Lindsey Hird-McCorry, BSN, RN, CPN
Lindsey Hird-McCorry is a Nurse Coordinator with the Pulmonary Habilitation Program at Ann & Robert H. Lurie Children’s Hospital of Chicago with 25 years of experience caring for pediatric patients requiring chronic invasive mechanical ventilation and their families. She received the Nurse Exemplar Award, Family Educator in 2013 and Prince Nurse Scholar Grant in 2018.

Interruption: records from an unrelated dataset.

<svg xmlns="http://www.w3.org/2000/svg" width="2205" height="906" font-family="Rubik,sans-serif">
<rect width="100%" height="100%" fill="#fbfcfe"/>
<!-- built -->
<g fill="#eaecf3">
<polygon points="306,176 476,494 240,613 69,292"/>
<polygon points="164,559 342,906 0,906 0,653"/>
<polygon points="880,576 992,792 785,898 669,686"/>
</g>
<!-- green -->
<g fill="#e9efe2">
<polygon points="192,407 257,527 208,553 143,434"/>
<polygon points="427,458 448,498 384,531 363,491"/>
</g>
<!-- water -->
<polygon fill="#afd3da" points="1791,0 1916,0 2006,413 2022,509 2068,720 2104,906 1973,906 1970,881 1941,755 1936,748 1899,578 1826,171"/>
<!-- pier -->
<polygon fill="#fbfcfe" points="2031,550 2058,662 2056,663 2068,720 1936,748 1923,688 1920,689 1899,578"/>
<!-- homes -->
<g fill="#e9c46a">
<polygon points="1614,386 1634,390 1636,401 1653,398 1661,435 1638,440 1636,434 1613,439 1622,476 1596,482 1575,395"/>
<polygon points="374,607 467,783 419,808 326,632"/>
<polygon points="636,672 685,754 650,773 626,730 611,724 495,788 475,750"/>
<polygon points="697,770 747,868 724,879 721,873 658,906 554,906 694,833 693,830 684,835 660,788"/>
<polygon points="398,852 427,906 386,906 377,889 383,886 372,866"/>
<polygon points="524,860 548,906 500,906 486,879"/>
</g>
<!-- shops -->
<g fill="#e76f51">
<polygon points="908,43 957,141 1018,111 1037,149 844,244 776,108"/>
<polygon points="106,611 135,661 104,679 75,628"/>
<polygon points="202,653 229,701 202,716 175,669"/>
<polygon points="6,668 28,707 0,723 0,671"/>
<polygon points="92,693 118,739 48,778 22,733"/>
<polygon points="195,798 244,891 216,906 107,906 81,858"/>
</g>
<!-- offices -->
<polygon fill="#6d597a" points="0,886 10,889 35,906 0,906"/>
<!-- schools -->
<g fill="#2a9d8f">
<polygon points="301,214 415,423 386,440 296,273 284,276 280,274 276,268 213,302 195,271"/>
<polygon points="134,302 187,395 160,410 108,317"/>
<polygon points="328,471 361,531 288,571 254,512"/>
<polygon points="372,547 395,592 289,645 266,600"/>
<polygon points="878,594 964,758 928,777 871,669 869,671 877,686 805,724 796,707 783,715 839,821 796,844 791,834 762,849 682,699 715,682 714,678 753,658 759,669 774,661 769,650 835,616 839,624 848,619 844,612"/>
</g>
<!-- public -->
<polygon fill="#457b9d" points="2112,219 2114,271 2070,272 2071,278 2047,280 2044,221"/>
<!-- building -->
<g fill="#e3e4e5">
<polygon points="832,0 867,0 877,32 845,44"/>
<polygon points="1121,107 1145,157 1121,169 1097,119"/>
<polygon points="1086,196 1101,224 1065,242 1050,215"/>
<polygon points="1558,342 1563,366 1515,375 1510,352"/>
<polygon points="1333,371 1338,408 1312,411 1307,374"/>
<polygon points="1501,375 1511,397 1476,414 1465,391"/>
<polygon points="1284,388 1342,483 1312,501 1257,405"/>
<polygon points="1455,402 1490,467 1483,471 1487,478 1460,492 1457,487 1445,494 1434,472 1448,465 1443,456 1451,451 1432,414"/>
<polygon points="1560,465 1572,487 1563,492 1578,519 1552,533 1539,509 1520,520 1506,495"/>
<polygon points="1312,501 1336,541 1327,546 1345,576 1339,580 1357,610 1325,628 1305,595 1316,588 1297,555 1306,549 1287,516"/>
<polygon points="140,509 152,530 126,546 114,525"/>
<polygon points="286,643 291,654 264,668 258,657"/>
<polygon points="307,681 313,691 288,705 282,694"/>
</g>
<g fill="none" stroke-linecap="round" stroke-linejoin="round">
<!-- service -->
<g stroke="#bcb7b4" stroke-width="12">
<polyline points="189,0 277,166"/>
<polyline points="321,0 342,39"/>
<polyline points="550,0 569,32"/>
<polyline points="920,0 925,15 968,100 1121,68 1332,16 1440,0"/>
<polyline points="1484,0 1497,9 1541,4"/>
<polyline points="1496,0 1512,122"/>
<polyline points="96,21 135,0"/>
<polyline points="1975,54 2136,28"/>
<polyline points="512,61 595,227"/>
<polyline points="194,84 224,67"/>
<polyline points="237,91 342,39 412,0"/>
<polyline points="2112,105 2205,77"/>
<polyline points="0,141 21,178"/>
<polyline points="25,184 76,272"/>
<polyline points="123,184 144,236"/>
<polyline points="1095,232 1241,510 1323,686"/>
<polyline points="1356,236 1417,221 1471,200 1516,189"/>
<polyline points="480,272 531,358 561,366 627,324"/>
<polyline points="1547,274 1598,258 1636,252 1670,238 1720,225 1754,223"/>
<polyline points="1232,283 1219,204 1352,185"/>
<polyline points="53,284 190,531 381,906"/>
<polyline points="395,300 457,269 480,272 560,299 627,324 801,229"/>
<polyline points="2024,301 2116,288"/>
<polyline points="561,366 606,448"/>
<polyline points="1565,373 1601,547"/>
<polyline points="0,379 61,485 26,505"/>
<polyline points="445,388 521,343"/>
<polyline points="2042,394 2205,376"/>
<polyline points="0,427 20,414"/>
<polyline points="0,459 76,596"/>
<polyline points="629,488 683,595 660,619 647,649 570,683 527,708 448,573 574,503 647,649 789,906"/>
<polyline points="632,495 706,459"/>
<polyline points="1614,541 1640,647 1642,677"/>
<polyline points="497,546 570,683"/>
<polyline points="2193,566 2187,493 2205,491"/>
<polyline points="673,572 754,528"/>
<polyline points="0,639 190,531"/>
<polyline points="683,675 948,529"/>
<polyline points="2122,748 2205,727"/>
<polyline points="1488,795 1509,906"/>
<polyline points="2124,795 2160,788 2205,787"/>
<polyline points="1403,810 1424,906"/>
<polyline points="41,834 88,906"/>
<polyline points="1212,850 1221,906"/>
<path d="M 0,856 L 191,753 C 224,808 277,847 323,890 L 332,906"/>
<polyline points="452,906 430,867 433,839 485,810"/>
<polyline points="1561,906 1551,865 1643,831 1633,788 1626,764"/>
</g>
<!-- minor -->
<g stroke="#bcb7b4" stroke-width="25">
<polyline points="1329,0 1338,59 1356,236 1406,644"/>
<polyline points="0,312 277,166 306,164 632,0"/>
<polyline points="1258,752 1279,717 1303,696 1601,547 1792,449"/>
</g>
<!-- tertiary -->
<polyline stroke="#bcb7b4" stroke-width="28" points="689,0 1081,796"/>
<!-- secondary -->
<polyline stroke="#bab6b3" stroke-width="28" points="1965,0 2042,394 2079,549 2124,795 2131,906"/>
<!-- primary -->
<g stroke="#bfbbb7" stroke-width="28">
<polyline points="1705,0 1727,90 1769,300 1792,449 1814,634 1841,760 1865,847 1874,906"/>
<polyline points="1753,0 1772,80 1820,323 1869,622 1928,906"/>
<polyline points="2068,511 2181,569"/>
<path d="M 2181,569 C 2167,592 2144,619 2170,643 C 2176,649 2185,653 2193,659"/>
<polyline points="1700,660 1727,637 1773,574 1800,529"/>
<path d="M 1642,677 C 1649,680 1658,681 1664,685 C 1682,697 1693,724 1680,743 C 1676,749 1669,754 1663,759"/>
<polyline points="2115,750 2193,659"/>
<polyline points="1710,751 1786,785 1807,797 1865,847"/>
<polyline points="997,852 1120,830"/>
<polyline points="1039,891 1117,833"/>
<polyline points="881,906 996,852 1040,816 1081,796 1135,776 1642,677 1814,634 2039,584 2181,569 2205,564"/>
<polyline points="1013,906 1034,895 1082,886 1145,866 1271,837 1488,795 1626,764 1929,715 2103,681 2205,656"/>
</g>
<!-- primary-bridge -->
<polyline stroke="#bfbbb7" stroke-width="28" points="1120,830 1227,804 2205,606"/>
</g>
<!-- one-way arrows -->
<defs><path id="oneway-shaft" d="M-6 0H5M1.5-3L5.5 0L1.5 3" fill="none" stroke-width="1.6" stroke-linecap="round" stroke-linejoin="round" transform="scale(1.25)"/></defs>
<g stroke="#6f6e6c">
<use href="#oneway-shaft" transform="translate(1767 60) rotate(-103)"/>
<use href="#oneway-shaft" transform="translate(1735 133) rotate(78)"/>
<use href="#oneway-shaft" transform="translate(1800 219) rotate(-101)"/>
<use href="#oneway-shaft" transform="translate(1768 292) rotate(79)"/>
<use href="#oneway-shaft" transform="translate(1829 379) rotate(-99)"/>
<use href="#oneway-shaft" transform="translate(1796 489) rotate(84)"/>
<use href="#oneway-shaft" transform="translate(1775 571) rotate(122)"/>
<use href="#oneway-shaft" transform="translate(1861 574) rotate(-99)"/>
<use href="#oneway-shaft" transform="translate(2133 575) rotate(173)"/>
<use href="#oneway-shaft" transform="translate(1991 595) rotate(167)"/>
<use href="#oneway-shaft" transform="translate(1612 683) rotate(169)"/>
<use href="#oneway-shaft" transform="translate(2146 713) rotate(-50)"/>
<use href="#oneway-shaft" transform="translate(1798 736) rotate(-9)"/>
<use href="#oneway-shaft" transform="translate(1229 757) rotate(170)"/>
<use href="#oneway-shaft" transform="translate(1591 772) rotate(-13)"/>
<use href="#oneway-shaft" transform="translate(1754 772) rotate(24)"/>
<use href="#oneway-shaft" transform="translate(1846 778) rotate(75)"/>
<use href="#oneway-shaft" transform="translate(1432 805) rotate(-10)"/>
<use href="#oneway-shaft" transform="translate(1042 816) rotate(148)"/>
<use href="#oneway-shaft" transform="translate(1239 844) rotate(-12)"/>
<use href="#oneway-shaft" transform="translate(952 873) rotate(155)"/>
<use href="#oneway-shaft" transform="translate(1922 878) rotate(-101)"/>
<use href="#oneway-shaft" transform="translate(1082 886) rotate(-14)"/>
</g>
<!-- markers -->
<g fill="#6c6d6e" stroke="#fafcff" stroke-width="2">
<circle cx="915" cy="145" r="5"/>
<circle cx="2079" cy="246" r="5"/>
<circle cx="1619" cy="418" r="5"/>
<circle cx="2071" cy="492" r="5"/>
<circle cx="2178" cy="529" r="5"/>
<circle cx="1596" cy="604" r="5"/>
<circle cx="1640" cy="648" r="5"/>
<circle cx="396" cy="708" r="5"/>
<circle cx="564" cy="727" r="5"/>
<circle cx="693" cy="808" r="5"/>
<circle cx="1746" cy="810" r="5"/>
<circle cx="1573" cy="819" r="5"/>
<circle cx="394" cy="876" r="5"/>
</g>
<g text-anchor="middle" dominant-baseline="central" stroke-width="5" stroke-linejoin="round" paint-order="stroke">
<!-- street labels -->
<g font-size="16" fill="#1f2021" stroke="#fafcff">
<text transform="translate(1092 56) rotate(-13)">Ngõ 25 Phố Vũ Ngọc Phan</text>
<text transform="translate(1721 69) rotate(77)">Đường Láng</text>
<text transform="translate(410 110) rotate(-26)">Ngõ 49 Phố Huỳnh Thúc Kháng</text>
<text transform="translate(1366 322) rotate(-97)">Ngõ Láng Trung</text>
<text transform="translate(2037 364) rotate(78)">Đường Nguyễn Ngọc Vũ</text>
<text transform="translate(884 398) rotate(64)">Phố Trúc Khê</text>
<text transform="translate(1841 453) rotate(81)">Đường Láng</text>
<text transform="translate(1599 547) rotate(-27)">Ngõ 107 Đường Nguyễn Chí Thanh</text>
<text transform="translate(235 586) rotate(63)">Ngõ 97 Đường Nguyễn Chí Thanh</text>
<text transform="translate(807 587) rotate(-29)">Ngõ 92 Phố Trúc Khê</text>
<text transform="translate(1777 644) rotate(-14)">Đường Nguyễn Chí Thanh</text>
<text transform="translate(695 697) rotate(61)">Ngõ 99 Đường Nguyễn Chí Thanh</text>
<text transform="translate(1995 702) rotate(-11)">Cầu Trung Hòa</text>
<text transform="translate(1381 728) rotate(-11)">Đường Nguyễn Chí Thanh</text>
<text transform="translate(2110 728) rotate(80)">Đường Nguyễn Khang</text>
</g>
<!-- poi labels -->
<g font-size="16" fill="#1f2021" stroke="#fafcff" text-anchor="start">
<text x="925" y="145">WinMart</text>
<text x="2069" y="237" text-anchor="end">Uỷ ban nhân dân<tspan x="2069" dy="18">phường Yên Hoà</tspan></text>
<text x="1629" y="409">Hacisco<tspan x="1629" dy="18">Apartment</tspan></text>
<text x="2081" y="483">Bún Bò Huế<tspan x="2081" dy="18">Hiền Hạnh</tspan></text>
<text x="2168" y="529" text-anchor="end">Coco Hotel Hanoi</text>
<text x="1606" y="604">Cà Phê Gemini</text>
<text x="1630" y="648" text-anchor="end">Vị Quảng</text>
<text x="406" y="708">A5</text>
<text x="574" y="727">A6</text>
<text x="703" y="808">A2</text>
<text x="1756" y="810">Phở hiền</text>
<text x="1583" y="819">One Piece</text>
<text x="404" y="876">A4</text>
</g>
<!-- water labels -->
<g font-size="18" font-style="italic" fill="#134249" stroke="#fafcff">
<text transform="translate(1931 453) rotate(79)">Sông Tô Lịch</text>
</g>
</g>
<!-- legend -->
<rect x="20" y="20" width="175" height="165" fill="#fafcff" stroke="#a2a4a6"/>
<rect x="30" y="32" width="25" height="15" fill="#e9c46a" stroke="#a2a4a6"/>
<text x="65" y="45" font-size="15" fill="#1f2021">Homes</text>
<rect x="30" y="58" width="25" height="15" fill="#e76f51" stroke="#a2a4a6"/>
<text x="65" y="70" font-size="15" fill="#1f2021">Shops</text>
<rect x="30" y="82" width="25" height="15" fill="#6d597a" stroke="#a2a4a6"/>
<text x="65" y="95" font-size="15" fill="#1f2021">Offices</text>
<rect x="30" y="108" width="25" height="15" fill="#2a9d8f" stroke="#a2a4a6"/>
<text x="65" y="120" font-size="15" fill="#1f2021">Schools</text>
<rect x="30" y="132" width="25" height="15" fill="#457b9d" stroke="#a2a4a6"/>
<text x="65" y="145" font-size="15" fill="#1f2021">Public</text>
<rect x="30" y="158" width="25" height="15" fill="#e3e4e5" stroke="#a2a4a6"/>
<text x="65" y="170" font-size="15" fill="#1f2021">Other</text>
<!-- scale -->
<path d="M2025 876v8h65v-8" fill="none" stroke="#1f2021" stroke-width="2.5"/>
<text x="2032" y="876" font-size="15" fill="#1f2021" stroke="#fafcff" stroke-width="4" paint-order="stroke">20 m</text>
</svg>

Caroline Hodgson, DNP, APRN, CPNP-AC
Caroline (Cari) Hodgson joined Ann & Robert H Lurie Children’s Hospital of Chicago in 2018 as part of the Pulmonary Habilitation Program team. She is board certified as an Acute Care and Primary Care Pediatric Nurse Practitioner. She earned her Doctor of Nursing Practice (DNP) from the University of Illinois at Chicago and a Bachelor of Science in Nursing (BSN) from Indiana University. Cari’s clinical focus is on health care delivery to children with medical complexity, especially those requiring chronic home invasive mechanical ventilation.
Angela Janus, BSN, RN, CPN
Angela Janus is a Nurse Coordinator with the Pulmonary Habilitation Program at Ann & Robert H. Lurie Children’s Hospital of Chicago. She is passionate about medically complex patient populations and enjoys caring for chronically vented patients and their families.
Philip Swanson, RT
Philip Swanson is a Respiratory Therapist with the Pulmonary Habilitation Program at Ann & Robert H. Lurie Children’s Hospital of Chicago.